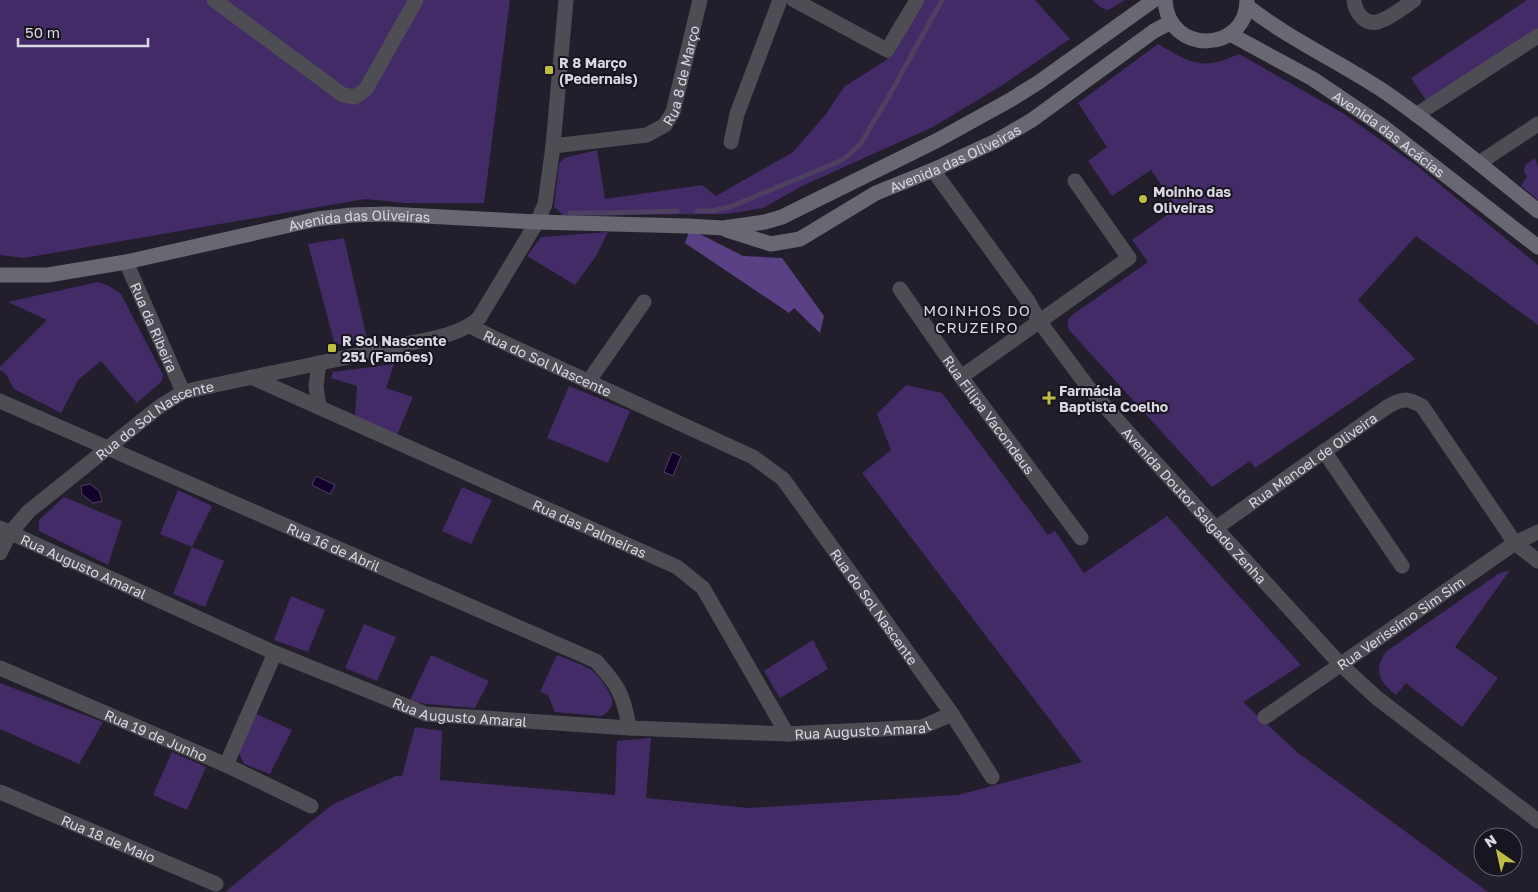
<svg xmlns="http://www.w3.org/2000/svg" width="1538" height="892" font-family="'Golos Text',sans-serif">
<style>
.green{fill:#432b68}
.forest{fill:#5a4185}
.water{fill:#12002b;stroke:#4e4061}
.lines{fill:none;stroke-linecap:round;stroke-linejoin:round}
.stream{stroke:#4e4061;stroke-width:5}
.street{stroke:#4f4d54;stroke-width:15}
.secondary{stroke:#696771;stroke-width:15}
.poi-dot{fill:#bebf42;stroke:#181521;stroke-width:2}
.labels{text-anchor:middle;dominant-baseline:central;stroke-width:4;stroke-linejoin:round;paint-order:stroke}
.poi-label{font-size:14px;font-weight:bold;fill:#d9d7e0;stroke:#181521;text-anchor:start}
.street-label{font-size:14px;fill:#d9d7e0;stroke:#181521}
.neighbourhood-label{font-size:15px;letter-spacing:1px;fill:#d9d7e0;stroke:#181521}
</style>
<rect width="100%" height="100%" fill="#221e2b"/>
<g class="green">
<polygon points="0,0 510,0 484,203 405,203 365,199 24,258 0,255"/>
<polygon points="923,0 1035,0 1070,39 1001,86 933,127 802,186 763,208 727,214 563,215 554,207 559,164 564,158 597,150 605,199 702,185 716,196 793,152 826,114 844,87 886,60"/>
<polygon points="1093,0 1125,0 1108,10 1100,7"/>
<polygon points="1527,0 1538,0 1538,32 1429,105 1411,78"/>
<path d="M 1158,44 C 1175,54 1192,66 1213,63 C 1222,61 1231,57 1239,54 L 1344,114 L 1416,165 L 1538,265 L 1538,325 L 1416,236 L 1358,300 L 1415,359 L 1255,468 L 1250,461 L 1212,487 L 1070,331 C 1066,325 1067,320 1072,315 L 1148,262 L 1132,240 L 1177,208 L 1151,170 L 1112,196 L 1088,161 L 1107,147 L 1078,103 Z"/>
<polygon points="1535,158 1538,167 1538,200 1521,186 1527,176 1524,172 1525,165"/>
<polygon points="608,232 596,256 575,285 527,256 541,237"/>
<polygon points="344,238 367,339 335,345 308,244"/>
<polygon points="98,282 109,286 121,294 163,375 162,381 137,403 101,361 78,380 61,413 14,389 6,374 0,370 0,367 47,320 8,302"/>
<polygon points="394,364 386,388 413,397 397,435 355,416 357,386 331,378 333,372"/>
<polygon points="906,385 942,393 1048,535 1055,531 1084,573 1167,516 1301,665 1243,702 1297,752 1488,892 225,892 333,804 396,776 402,776 415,727 442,731 440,780 615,795 617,741 651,738 646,798 749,808 958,795 1082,762 862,473 891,450 877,414"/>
<polygon points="569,386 630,411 608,463 547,438"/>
<polygon points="462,487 492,500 471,544 442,531"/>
<polygon points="178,490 212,506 192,547 224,561 205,607 173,594 192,547 160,534"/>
<polygon points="64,497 122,521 108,565 39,531 39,520"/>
<path d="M 1510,570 L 1455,647 L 1498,678 L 1462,727 L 1406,683 L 1396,695 C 1380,682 1372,670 1387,651 L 1498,574 Z"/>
<polygon points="291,596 325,610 308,652 274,640"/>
<polygon points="364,624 396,637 377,681 345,668"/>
<polygon points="813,640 828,669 780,698 764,671"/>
<polygon points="431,655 489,681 475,708 426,704 410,700"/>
<path d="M 557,655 C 568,660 580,663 590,669 C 597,672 615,697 612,704 C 611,710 606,713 602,716 L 555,712 L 548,695 L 540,692 Z"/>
<polygon points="0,683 103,722 79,764 0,729"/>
<polygon points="254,713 292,730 270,774 244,764 238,751"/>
<polygon points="172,752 206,767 187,810 153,795"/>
</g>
<polygon class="forest" points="690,229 743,256 782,258 824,316 820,333 794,308 789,313 685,243"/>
<g class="water">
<polygon points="672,452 681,456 673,476 664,472"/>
<polygon points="316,476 335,485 330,494 312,485"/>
<polygon points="90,484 99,491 102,501 93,503 82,494 81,486"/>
</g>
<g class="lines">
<g class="stream">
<polyline points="697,211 711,211 730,207 840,161 849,155 861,143 889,96 942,0"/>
<polyline points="570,213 608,213 677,211"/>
</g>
<g class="street">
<polyline points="214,0 343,95 355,97 366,89 416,0"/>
<polyline points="794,0 887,50 917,0"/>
<path d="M 1354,0 C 1355,13 1366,27 1380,21 C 1392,17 1404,7 1414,0"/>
<polyline points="1416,115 1538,36"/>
<polyline points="731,142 737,114 780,0"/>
<path id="s1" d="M 553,146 L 647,135 L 665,125 L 673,112 L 700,0"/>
<polyline points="1479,163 1538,124"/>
<path id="s2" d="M 933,170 L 1028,301 L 1039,321 L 1088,387 L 1135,440 L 1340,664 L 1377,698 L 1538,821"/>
<path id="s3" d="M 126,262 L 183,392"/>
<path id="s4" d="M 900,289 L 961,377 L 1081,538"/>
<path id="s5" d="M 470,326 L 494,338 L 753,457 L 783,479 L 952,714 L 992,777"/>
<path id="s6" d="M 251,377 L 677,567 L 703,588 L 787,734"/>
<polyline points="961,377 1129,258 1075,181"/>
<polyline points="588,382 644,302"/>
<path id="s7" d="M 0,401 L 596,661 C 618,685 624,695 629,728"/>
<polyline points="319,407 316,386 319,363"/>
<polyline points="1324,451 1402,566"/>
<path id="s8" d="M 0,528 L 275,653 L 426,714 L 629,728 L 787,734 L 922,727 L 952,714"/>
<path id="s9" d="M 1216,528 L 1387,407 C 1402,398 1407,398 1422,406 L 1515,543 L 1538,561"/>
<path id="s10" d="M 0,553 L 10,533 L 29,511 L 159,407 L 183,392 C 254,376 326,363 396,346 C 423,340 458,337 479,318 L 537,222 L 545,204 L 553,146 L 566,0"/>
<path id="s11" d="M 0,668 L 226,765 L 311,806"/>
<path id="s12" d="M 1265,717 L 1515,543 L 1538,532"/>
<polyline points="226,765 275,653"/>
<path id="s13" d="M 0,792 L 216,884"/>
</g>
<g class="secondary">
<path d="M 1165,0 C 1168,56 1247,53 1247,0"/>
<path d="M 1247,6 C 1289,39 1338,61 1382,90 C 1436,127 1487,170 1538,211"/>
<path id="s14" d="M 1230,34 L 1313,79 L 1381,125 L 1538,247"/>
<path id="s15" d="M 727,230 L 771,244 L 800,239 L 876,193 L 933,170 L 996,141 L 1032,120 L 1154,31 L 1171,22"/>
<path id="s16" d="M 0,275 L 48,275 L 126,262 L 317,219 L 352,215 L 387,214 L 537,222 L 688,226 L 723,228 L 765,222 L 782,217 L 796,210 L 936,141 L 1012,99 L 1039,82 L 1154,0"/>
</g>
</g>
<g class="poi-dot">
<rect x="544" y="65" width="10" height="10" rx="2.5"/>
<circle cx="1143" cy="199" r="5"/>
<rect x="327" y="343" width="10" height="10" rx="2.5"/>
<path d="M1046.5 390.5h5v5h5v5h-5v5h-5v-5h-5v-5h5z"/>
</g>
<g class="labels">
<g class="poi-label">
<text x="559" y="62">R 8 Março<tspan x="559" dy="16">(Pedernais)</tspan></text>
<text x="1153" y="191">Moinho das<tspan x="1153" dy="16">Oliveiras</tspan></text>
<text x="342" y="340">R Sol Nascente<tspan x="342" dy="16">251 (Famões)</tspan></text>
<text x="1059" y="390">Farmácia<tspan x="1059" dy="16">Baptista Coelho</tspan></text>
</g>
<g class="street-label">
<text stroke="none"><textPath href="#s1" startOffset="168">Rua 8 de Março</textPath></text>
<text stroke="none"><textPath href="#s14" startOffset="188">Avenida das Acácias</textPath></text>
<text stroke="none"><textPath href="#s15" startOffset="251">Avenida das Oliveiras</textPath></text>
<text stroke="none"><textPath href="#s16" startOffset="365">Avenida das Oliveiras</textPath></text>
<text stroke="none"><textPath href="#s3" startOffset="71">Rua da Ribeira</textPath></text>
<text stroke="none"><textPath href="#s5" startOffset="86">Rua do Sol Nascente</textPath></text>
<text stroke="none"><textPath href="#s4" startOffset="154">Rua Filipa Vacondeus</textPath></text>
<text stroke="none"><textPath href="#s10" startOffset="208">Rua do Sol Nascente</textPath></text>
<text stroke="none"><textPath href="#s9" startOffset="118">Rua Manoel de Oliveira</textPath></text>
<text stroke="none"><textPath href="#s2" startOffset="426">Avenida Doutor Salgado Zenha</textPath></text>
<text stroke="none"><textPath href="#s6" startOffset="371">Rua das Palmeiras</textPath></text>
<text stroke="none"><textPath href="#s7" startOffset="364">Rua 16 de Abril</textPath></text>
<text stroke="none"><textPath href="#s8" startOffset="92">Rua Augusto Amaral</textPath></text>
<text stroke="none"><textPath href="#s5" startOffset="506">Rua do Sol Nascente</textPath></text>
<text stroke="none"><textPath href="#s12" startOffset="165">Rua Verissímo Sim Sim</textPath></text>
<text stroke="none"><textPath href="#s8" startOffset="498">Rua Augusto Amaral</textPath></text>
<text stroke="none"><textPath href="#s8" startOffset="902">Rua Augusto Amaral</textPath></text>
<text stroke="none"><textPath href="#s11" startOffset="170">Rua 19 de Junho</textPath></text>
<text stroke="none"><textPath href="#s13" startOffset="118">Rua 18 de Maio</textPath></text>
</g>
<g class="neighbourhood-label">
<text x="977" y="310">MOINHOS DO<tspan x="977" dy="17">CRUZEIRO</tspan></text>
</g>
</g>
<g transform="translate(1498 852) rotate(326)"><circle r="24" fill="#181521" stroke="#65636d"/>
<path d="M0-4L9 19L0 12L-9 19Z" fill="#bebf42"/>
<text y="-8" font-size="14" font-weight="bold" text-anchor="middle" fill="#d9d7e0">N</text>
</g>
<path d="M18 38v8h130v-8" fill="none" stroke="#d9d7e0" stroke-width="2.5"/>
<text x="25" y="38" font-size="15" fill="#d9d7e0" stroke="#181521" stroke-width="4" paint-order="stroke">50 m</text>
</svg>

● ● ● ●

▶ _About this exercise_
For each line in the material above that contains the string "middle", make a copy.

▶ _Completed exercise_
.labels{text-anchor:middle;dominant-baseline:central;stroke-width:4;stroke-linejoin:round;paint-order:stroke}
<text y="-8" font-size="14" font-weight="bold" text-anchor="middle" fill="#d9d7e0">N</text>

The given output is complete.